• Front-end code edit data:
*** Block opens ***

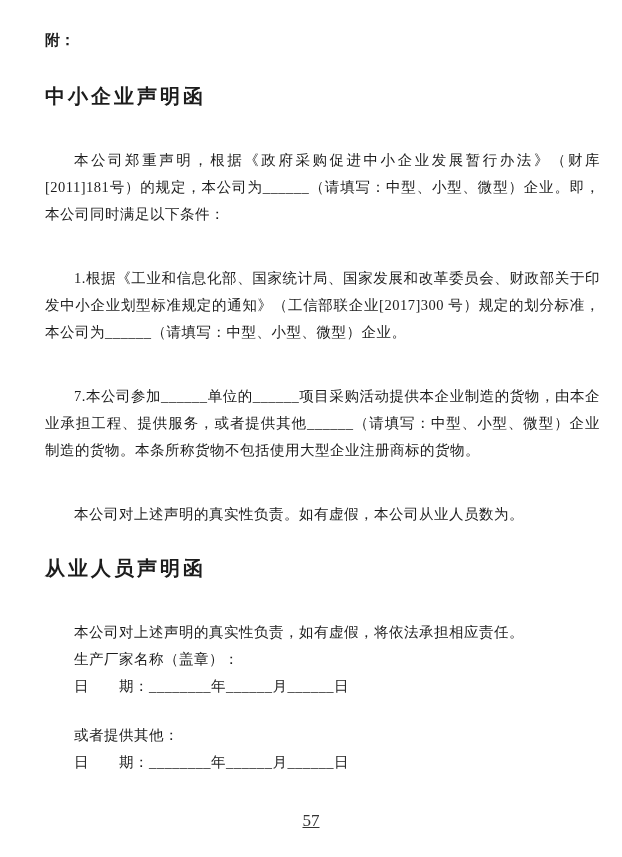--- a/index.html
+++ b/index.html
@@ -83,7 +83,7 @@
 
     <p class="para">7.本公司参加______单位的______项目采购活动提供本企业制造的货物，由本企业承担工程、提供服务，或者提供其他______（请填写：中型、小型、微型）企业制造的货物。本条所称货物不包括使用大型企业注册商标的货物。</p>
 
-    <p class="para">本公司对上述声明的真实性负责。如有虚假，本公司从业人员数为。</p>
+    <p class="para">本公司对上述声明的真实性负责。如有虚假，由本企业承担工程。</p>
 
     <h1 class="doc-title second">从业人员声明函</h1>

*** Block closes ***

• TASK: Find every line in the records above that contains the word "class", and copy each one.

• RESULT OF THIS EXERCISE:
     <p class="para">7.本公司参加______单位的______项目采购活动提供本企业制造的货物，由本企业承担工程、提供服务，或者提供其他______（请填写：中型、小型、微型）企业制造的货物。本条所称货物不包括使用大型企业注册商标的货物。</p>
-    <p class="para">本公司对上述声明的真实性负责。如有虚假，本公司从业人员数为。</p>
+    <p class="para">本公司对上述声明的真实性负责。如有虚假，由本企业承担工程。</p>
     <h1 class="doc-title second">从业人员声明函</h1>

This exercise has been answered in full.